The Earth’s inner core is hot, under immense pressure and snow-capped, according to new research that could help scientists better understand forces that affect the entire planet.

The snow is made of tiny particles of iron, making them much heavier than any snowflake on Earth’s surface. These particles fall from the molten outer core and pile on top of the inner core, covering the inner core in piles up to 200 miles thick.

The image may sound like an alien winter wonderland. But the scientists who led the research said it is akin to how rocks form inside volcanoes. “The Earth’s metallic core works like a magma chamber that we know better of in the crust,” said Jung-Fu Lin, a professor in the Department of Geological Sciences and a co-author of the study, which was published in December 2019 in the Journal of Geophysical Research: Solid Earth. Youjun Zhang, an associate professor at Sichuan University in China, led the study.

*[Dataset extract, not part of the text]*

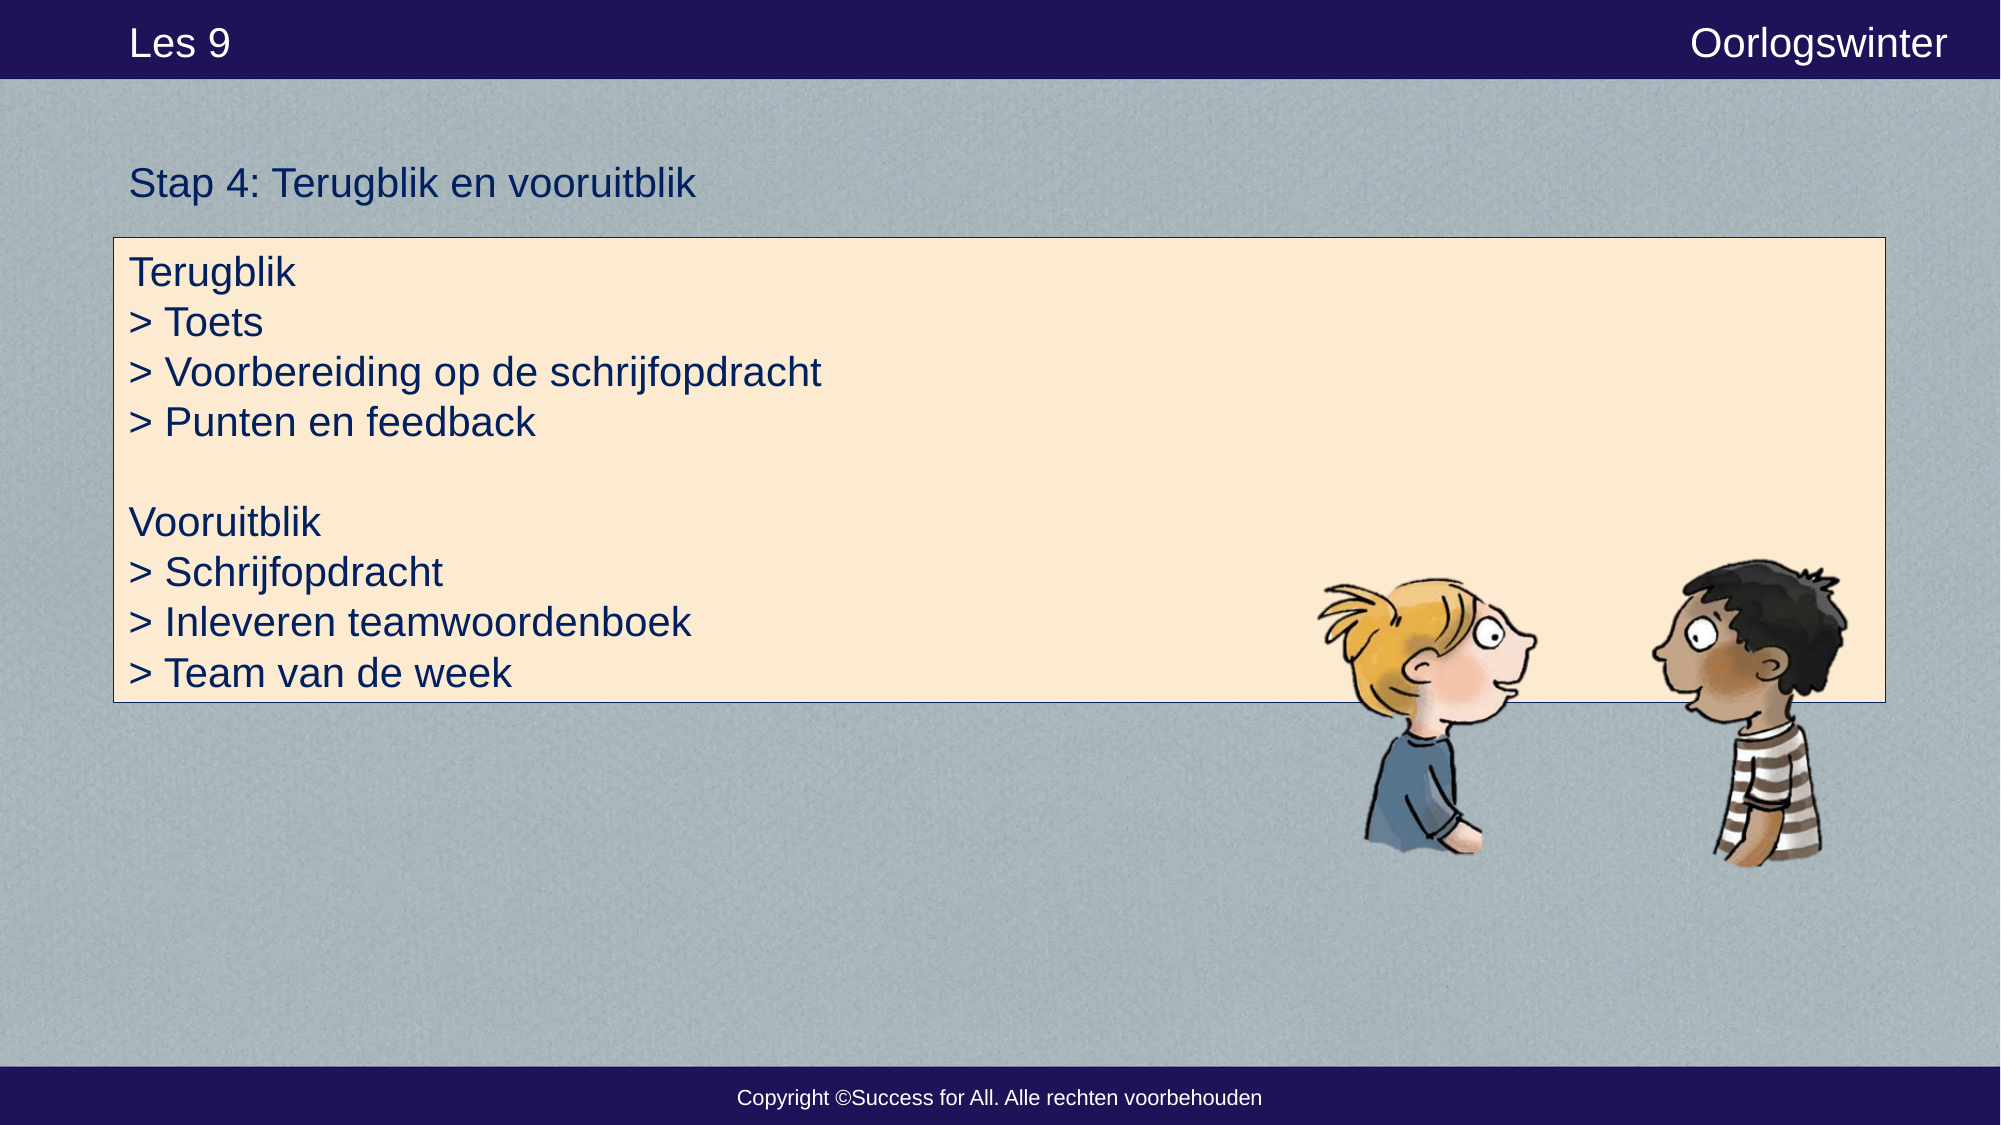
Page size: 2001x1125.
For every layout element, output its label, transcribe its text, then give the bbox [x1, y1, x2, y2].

Other co-authors include Jackson School of Geosciences graduate student Peter Nelson and Nick Dygert, an assistant professor at the University of Tennessee who conducted the research during a postdoctoral fellowship at the Jackson School.

The Earth’s core can’t be sampled, so scientists study it by recording and analyzing signals from seismic waves as they pass through the Earth. Aberrations between recent seismic wave data and the data that would be expected based on the current model of the Earth’s core have raised questions. The waves move more slowly than expected as they passed through the base of the outer core, and they move faster than expected when moving through the eastern hemisphere of the top inner core.

The study proposes the iron snowcapped core as an explanation for these aberrations. The scientist S.I. Braginskii proposed in the early 1960s that a slurry layer exists between the inner and outer core, but prevailing knowledge about heat and pressure conditions in the core environment quashed that theory. However, new data from experiments on core-like materials conducted by Zhang and pulled from more recent scientific literature found that crystallization was possible and that about 15% of the lowermost outer core could be made of iron-based crystals that eventually fall down from the liquid outer core and settle on top of the solid inner core. “It’s sort of a bizarre thing to think about,” Dygert said. “You have crystals within the outer core snowing down onto the inner core over a distance of several hundred kilometers.”

The researchers point to the accumulated snow pack as the cause of the seismic aberrations. The slurry-like composition slows the seismic waves. The variation in snow pile size — thinner in the eastern hemisphere and thicker in the western — explains the change in speed.